I was in Costco just a day after the Super Bowl and there was a whole table of New England Patriot Super Bowl winning T-shirts. These had obviously been produced some weeks in advance. There must have been an equal number of Atlanta Falcon T-shirts somewhere.
So where do all the Falcon T-shirts end up? They never appear in the U.S., just like you don’t see Cleveland Indian 2016 World Series shirts around. I don’t actually know where the Falcon T-shirts go but an educated guess is they are in Africa. The U.S. is the king of the used/discarded clothing market and Africa is the big buyer.

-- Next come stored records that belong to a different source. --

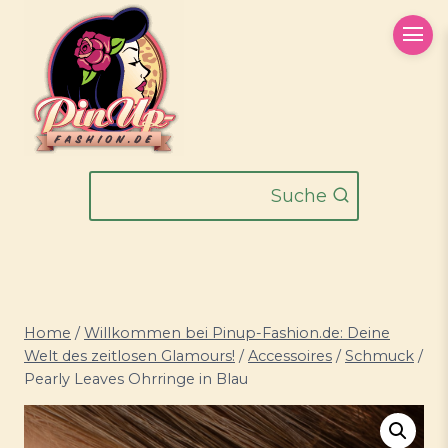
Zum
Inhalt
springen
Suche
Home
/
Willkommen bei Pinup-Fashion.de: Deine
Welt des zeitlosen Glamours!
/
Accessoires
/
Schmuck
/
Pearly Leaves Ohrringe in Blau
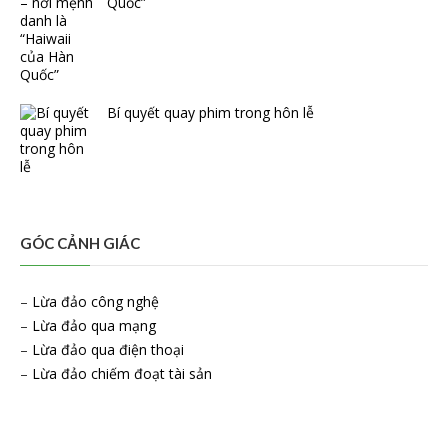
Quốc”
Bí quyết quay phim trong hôn lễ
GÓC CẢNH GIÁC
–
Lừa đảo công nghệ
–
Lừa đảo qua mạng
–
Lừa đảo qua điện thoại
–
Lừa đảo chiếm đoạt tài sản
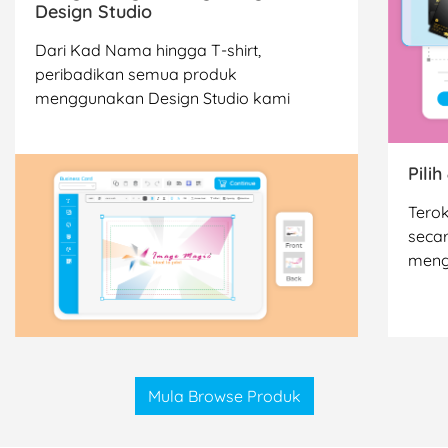
Design Studio
Dari Kad Nama hingga T-shirt,
peribadikan semua produk
menggunakan Design Studio kami
Pili
Terok
seca
meng
Mula Browse Produk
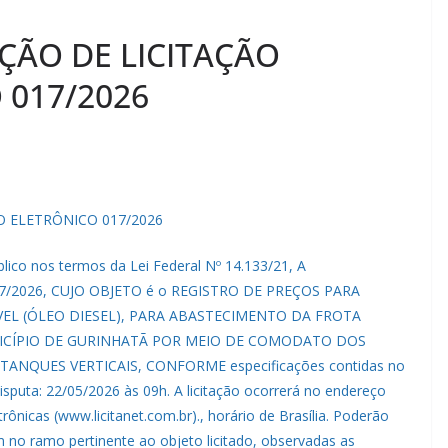
ÇÃO DE LICITAÇÃO
 017/2026
 ELETRÔNICO 017/2026
blico nos termos da Lei Federal Nº 14.133/21, A
2026, CUJO OBJETO é o REGISTRO DE PREÇOS PARA
EL (ÓLEO DIESEL), PARA ABASTECIMENTO DA FROTA
ICÍPIO DE GURINHATÃ POR MEIO DE COMODATO DOS
ANQUES VERTICAIS, CONFORME especificações contidas no
Disputa: 22/05/2026 às 09h. A licitação ocorrerá no endereço
rônicas (www.licitanet.com.br)., horário de Brasília. Poderão
am no ramo pertinente ao objeto licitado, observadas as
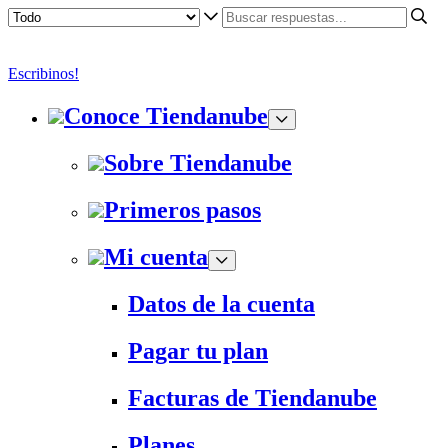
Escribinos!
Conoce Tiendanube
Sobre Tiendanube
Primeros pasos
Mi cuenta
Datos de la cuenta
Pagar tu plan
Facturas de Tiendanube
Planes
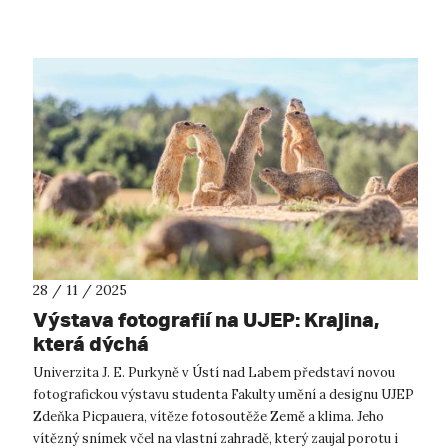
28 / 11 / 2025
Výstava fotografií na UJEP: Krajina,
která dýchá
Univerzita J. E. Purkyně v Ústí nad Labem představí novou
fotografickou výstavu studenta Fakulty umění a designu UJEP
Zdeňka Picpauera, vítěze fotosoutěže Země a klima. Jeho
vítězný snímek včel na vlastní zahradě, který zaujal porotu i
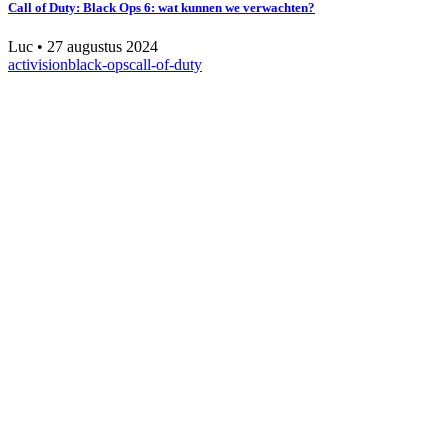
Call of Duty: Black Ops 6: wat kunnen we verwachten?
Luc
•
27 augustus 2024
activision
black-ops
call-of-duty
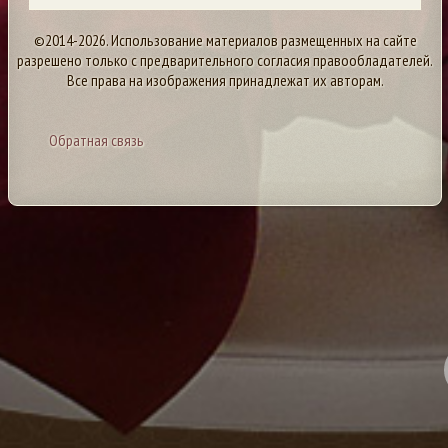
©2014-2026. Использование материалов размещенных на сайте
разрешено только с предварительного согласия правообладателей.
Все права на изображения принадлежат их авторам.
Обратная связь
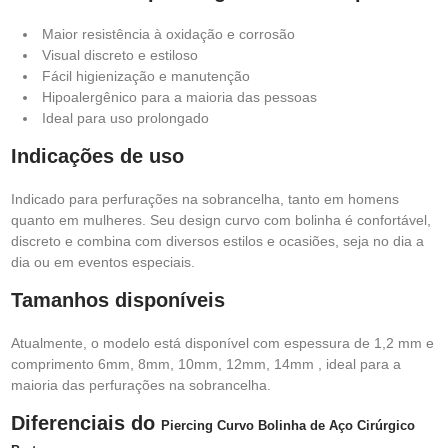
Maior resistência à oxidação e corrosão
Visual discreto e estiloso
Fácil higienização e manutenção
Hipoalergênico para a maioria das pessoas
Ideal para uso prolongado
Indicações de uso
Indicado para perfurações na sobrancelha, tanto em homens
quanto em mulheres. Seu design curvo com bolinha é confortável,
discreto e combina com diversos estilos e ocasiões, seja no dia a
dia ou em eventos especiais.
Tamanhos disponíveis
Atualmente, o modelo está disponível com espessura de 1,2 mm e
comprimento 6mm, 8mm, 10mm, 12mm, 14mm , ideal para a
maioria das perfurações na sobrancelha.
Diferenciais do
Piercing Curvo Bolinha de Aço Cirúrgico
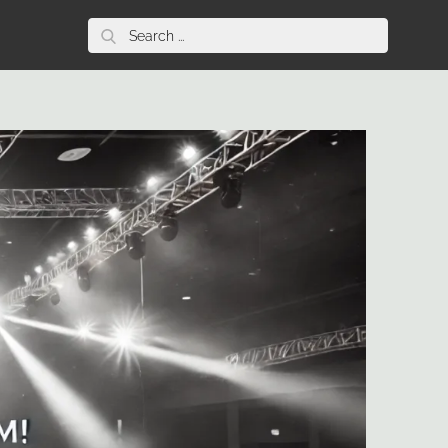
Search
for:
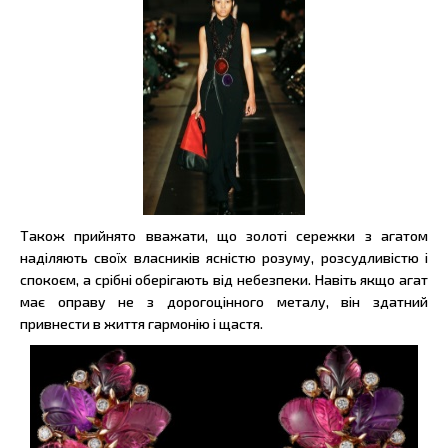
Також прийнято вважати, що золоті сережки з агатом
наділяють своїх власників ясністю розуму, розсудливістю і
спокоєм, а срібні оберігають від небезпеки. Навіть якщо агат
має оправу не з дорогоцінного металу, він здатний
привнести в життя гармонію і щастя.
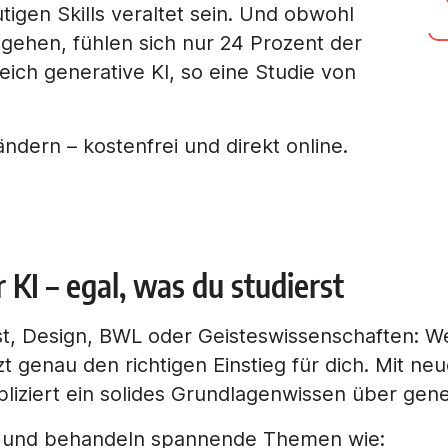
igen Skills veraltet sein. Und obwohl
gehen, fühlen sich nur 24 Prozent der
reich generative KI, so eine Studie von
ndern – kostenfrei und direkt online.
r KI – egal, was du studierst
st, Design, BWL oder Geisteswissenschaften: We
tzt genau den richtigen Einstieg für dich. Mit 
pliziert ein solides Grundlagenwissen über gene
e und behandeln spannende Themen wie:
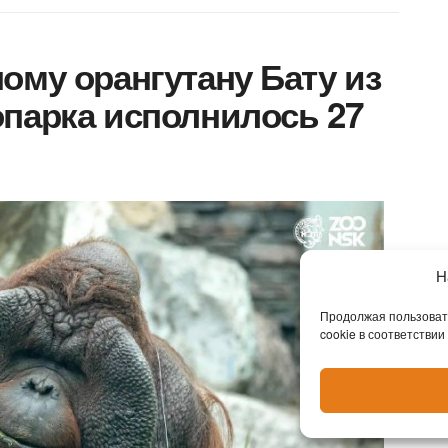
ому орангутану Бату из
парка исполнилось 27
Н
Продолжая пользовать
cookie в соответствии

The charts on this page come from an excellent book we reviewed some years ago, Travels of a T-shirt in the Global Economy, by Pietra Rivoli (John Wiley & Sons, 2005). Used clothing is not glamourous but it is profitable. Worn clothing starts its journey at a Salvation Army or Goodwill store. What is not sold there is passed to middlemen for five to seven cents a pound. Some of the clothing is “vintage”, which goes for big bucks in wealthy markets. Some clothes end up as rags and some, like T-shirts, get packaged in 100-pound bales and sent to Africa. Once there, resellers bid on the unopened bales not knowing whether they contain Treasure (new Atlanta Falcon T-shirts) or Trash.
The used clothing market in Africa is not for dummies. You have to know what sells there. In hot climates the preference is for light cottons. Shorts have little appeal except for children and Africans prefer darker colors to lighter ones. Buyers of T-shirts do not like “in your face” logos or suggestive messages. They much prefer colorful pictures of animals and birds. And they know quality. When I was in Madagascar, a country as poor as Haiti, clothing stores either carried used items from Europe or new clothing from China. Many of the locals preferred higher quality European used clothing to the cheaper but often shoddier clothing from China.
What are some of my conclusions here? First, the U.S. is a wasteful society. Ninety percent of women’s clothing that is discarded is still in good condition. And since women buy 3-4 times the amount of clothing men do, there is a lot of choice in used women’s clothing in Africa.
A second conclusion is that globalization is here to stay. The complex dance of a T-shirt, born of Texas cotton, manufactured in Southeast Asia, sold new in America and discarded in Africa is so intertwined (and profitable) it will be difficult to take it apart. Globalization is a lot like whack-a-mole. If you build a Wall in one place, business will spring up in another. Demands for protection will always be with us, but the market is a powerful force. Globalization is not going away anytime soon.